> REQUIRED ACTION 1
Transcribe the passage of the Century Communities prospectus supplement between "Filed Pursuant to" and "CENTURY COMMUNITIES, INC.", inclusive.
> REQUIRED ACTION 2
Write the next part of the Century Communities prospectus supplement, picking up after its final sentence.

### SOURCE TEXT

Filed Pursuant to Rule 424(b)(3)
Registration No. 333-195678
Prospectus Supplement No. 8
(To Prospectus dated June 27, 2014)
11,595,000 Shares
CENTURY COMMUNITIES, INC.
Common Stock
This Prospectus Supplement No. 8 (this “Prospectus Supplement”) supplements and amends our prospectus, dated June 27, 2014, as supplemented and amended by the Prospectus Supplement No. 1, dated August 18, 2014, the Prospectus Supplement No. 2, dated November 14, 2014, the Prospectus Supplement No. 3, dated January 28, 2015, the Prospectus Supplement No. 4, dated March 6, 2015, the Prospectus Supplement No. 5, dated March 24, 2015, the Prospectus Supplement No. 6, dated May 1, 2015, and the Prospectus Supplement No. 7, dated May 8, 2015 (as supplemented and amended, the “Final Prospectus”), relating to the resale from time to time of up to an aggregate of 11,595,000 shares of our common stock, $0.01 par value per share, by the selling stockholders identified in the Final Prospectus (which term as used in the Final Prospectus includes pledgees, donees, transferees or other successors-in-interest).
We will not receive any of the proceeds from the sale of these shares of our common stock by the selling stockholders.
You should read this Prospectus Supplement in conjunction with the Final Prospectus, and this Prospectus Supplement is qualified by reference to the Final Prospectus, except to the extent that the information contained in this Prospectus Supplement supersedes the information contained in the Final Prospectus. This Prospectus Supplement is not complete without, and may not be delivered or utilized except in connection with, the Final Prospectus, including any additional supplements or amendments thereto.

######
### DATASET RECORDS

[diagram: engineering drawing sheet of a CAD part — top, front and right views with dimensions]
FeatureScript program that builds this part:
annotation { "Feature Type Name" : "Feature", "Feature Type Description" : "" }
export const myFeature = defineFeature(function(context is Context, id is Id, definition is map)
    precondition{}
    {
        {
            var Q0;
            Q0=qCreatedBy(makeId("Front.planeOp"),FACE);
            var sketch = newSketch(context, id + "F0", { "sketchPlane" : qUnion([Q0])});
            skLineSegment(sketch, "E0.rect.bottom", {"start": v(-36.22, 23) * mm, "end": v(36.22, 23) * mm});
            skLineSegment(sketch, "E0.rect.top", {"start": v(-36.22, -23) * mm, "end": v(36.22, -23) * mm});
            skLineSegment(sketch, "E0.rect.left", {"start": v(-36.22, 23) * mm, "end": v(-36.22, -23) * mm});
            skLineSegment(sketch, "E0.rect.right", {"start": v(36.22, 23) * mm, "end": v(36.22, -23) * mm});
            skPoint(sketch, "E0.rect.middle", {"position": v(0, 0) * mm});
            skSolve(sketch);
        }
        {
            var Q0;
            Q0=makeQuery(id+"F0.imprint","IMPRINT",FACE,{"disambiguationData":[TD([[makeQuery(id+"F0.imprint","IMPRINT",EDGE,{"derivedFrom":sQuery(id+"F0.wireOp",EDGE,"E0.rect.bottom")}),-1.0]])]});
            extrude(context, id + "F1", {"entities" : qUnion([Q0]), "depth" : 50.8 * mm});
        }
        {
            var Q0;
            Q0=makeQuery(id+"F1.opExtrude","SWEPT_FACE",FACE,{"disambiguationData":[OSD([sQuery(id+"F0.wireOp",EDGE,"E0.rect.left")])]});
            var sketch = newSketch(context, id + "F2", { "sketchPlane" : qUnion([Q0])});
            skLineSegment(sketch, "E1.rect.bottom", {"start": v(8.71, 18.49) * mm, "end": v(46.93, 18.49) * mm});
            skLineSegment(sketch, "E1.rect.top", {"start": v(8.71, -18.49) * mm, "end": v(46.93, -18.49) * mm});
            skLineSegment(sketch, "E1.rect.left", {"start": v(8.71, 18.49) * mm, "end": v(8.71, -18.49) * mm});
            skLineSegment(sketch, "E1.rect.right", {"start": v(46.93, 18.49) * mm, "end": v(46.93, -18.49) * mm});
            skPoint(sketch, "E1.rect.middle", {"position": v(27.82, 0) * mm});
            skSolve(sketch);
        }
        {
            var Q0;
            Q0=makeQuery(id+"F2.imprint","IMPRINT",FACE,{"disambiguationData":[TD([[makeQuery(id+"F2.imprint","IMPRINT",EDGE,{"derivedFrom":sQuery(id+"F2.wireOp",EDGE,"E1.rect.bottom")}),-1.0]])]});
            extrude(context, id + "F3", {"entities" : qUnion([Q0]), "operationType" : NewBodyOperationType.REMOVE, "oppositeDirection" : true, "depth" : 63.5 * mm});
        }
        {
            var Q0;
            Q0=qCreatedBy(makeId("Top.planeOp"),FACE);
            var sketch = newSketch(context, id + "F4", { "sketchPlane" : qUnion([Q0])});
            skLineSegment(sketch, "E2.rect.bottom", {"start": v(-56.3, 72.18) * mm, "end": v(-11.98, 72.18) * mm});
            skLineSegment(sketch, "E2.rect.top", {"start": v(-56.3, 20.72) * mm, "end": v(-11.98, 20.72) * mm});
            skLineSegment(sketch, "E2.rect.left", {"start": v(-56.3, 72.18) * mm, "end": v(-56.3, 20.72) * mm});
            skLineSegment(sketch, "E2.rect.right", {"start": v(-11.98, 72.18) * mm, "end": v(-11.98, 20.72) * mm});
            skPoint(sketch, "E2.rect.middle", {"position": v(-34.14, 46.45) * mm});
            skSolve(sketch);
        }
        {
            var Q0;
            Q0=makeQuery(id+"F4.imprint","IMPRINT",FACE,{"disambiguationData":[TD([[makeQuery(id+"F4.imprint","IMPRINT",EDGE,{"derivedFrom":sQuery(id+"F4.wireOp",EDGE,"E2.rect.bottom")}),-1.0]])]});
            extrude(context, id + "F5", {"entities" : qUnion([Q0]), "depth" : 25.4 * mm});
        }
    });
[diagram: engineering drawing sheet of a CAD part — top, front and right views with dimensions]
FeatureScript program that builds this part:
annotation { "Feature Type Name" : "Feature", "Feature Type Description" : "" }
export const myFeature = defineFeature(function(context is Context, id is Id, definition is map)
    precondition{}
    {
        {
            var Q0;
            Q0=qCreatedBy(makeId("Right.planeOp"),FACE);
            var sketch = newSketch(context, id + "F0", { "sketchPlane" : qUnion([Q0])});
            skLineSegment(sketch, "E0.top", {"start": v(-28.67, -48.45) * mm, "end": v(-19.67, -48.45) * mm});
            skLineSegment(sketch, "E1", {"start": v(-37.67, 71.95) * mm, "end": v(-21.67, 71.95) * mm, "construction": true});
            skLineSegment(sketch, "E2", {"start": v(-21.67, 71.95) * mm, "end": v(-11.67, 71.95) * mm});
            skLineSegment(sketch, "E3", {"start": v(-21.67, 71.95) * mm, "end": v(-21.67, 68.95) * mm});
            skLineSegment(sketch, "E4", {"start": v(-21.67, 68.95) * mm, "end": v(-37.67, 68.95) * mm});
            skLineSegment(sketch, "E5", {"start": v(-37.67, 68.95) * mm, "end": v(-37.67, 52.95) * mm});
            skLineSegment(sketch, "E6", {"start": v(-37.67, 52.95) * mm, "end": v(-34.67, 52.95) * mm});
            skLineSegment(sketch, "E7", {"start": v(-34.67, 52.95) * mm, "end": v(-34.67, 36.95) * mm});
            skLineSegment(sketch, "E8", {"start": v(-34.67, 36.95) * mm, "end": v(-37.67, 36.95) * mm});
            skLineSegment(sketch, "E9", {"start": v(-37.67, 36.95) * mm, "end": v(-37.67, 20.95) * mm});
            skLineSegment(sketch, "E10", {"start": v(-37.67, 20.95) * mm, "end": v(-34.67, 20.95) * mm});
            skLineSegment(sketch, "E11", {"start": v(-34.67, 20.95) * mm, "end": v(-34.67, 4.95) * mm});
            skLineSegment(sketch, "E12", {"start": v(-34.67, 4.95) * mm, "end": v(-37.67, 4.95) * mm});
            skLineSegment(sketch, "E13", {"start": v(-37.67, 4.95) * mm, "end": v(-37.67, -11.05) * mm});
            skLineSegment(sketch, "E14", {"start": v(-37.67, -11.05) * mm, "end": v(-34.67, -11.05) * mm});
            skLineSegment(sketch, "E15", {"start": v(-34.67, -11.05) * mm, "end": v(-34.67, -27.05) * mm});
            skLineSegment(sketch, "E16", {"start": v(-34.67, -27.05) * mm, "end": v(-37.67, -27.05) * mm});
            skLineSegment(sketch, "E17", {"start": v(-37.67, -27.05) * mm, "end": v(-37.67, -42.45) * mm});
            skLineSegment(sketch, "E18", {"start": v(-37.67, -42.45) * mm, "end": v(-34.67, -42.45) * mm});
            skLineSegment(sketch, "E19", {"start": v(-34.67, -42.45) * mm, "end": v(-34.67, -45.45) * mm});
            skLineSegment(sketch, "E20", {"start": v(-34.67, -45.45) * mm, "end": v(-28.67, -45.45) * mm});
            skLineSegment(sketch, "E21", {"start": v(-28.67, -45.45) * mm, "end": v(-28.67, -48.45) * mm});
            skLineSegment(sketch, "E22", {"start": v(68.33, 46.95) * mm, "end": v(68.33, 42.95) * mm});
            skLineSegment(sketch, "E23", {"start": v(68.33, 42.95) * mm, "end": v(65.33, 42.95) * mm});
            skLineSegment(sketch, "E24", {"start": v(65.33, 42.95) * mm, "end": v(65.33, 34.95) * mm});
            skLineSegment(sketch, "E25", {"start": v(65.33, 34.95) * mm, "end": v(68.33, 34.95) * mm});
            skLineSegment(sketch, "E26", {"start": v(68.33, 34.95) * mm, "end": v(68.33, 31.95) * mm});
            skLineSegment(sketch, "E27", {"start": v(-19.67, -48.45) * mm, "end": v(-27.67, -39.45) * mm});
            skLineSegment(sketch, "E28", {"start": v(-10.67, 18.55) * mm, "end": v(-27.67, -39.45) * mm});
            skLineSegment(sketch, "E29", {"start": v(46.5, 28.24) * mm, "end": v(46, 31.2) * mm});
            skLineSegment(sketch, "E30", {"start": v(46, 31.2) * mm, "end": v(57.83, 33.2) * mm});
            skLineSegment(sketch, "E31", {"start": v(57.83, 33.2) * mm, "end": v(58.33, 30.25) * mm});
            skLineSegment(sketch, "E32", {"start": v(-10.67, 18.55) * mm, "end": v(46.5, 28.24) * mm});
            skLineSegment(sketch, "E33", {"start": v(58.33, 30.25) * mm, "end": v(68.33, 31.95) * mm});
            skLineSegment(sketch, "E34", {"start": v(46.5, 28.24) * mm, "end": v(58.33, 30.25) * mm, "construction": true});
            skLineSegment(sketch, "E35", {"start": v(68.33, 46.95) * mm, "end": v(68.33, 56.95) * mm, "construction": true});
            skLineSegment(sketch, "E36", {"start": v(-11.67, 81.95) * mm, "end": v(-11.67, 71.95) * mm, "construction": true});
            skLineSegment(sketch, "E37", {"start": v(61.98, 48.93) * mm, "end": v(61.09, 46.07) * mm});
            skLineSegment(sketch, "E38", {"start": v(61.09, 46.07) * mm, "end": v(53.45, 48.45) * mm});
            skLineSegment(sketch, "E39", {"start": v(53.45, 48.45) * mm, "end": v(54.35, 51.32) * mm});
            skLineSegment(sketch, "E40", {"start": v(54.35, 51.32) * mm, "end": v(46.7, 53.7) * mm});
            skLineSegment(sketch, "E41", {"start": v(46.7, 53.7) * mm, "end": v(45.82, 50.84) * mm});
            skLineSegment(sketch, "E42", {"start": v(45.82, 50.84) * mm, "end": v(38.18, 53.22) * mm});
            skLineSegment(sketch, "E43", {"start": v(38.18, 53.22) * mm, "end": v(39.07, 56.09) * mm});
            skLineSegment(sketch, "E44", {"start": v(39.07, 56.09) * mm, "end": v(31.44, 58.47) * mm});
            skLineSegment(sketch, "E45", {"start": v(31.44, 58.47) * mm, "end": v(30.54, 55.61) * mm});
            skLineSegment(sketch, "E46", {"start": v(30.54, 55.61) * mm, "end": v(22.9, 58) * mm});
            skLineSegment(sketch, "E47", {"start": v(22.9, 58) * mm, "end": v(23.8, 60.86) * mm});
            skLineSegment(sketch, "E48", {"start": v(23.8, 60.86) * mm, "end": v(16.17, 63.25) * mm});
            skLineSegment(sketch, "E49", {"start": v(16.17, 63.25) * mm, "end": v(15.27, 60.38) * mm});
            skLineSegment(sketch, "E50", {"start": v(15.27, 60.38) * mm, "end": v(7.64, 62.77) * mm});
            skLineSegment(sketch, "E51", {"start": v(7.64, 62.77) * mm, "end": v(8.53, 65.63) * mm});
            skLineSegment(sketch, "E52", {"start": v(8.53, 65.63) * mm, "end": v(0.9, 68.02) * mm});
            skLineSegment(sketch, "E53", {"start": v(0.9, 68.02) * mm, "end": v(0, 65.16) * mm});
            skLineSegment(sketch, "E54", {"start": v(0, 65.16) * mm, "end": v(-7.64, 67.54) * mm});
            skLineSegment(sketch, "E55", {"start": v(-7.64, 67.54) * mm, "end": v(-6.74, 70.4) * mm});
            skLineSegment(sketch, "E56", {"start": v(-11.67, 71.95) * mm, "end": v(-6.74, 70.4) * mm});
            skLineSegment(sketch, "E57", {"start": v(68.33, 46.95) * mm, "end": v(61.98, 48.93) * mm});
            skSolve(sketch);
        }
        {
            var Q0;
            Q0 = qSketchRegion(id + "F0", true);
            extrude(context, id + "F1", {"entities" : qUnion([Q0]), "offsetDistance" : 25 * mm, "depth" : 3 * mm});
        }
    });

######

> EXERCISE RESPONSE 1
Filed Pursuant to Rule 424(b)(3)
Registration No. 333-195678
Prospectus Supplement No. 8
(To Prospectus dated June 27, 2014)
11,595,000 Shares
CENTURY COMMUNITIES, INC.

> EXERCISE RESPONSE 2
On May 18, 2015, we filed with the U.S. Securities and Exchange Commission (the “SEC”) a Current Report on Form 8-K to disclose the results of our 2015 annual meeting of stockholders (the “Current Report”). This Prospectus Supplement is being filed to update, supplement and amend the information contained in the Final Prospectus with the information contained and incorporated by reference in the Current Report. Accordingly, we have attached the Current Report to this Prospectus Supplement.
Shares of our common stock are traded on the New York Stock Exchange under the symbol “CCS.”
We are an “emerging growth company,” as defined in the Jumpstart Our Business Startups Act of 2012, under the federal securities laws and are eligible for reduced reporting requirements. See the section entitled “Summary—Implications of Being an Emerging Growth Company” in the Final Prospectus for more information.
Investing in our common stock involves risks. See “Risk Factors” beginning on page 20 of the Final Prospectus.
Neither the SEC nor any state securities commission has approved or disapproved of these securities or determined if this Prospectus Supplement or the Final Prospectus is truthful or complete. Any representation to the contrary is a criminal offense.
Prospectus Supplement dated May 18, 2015.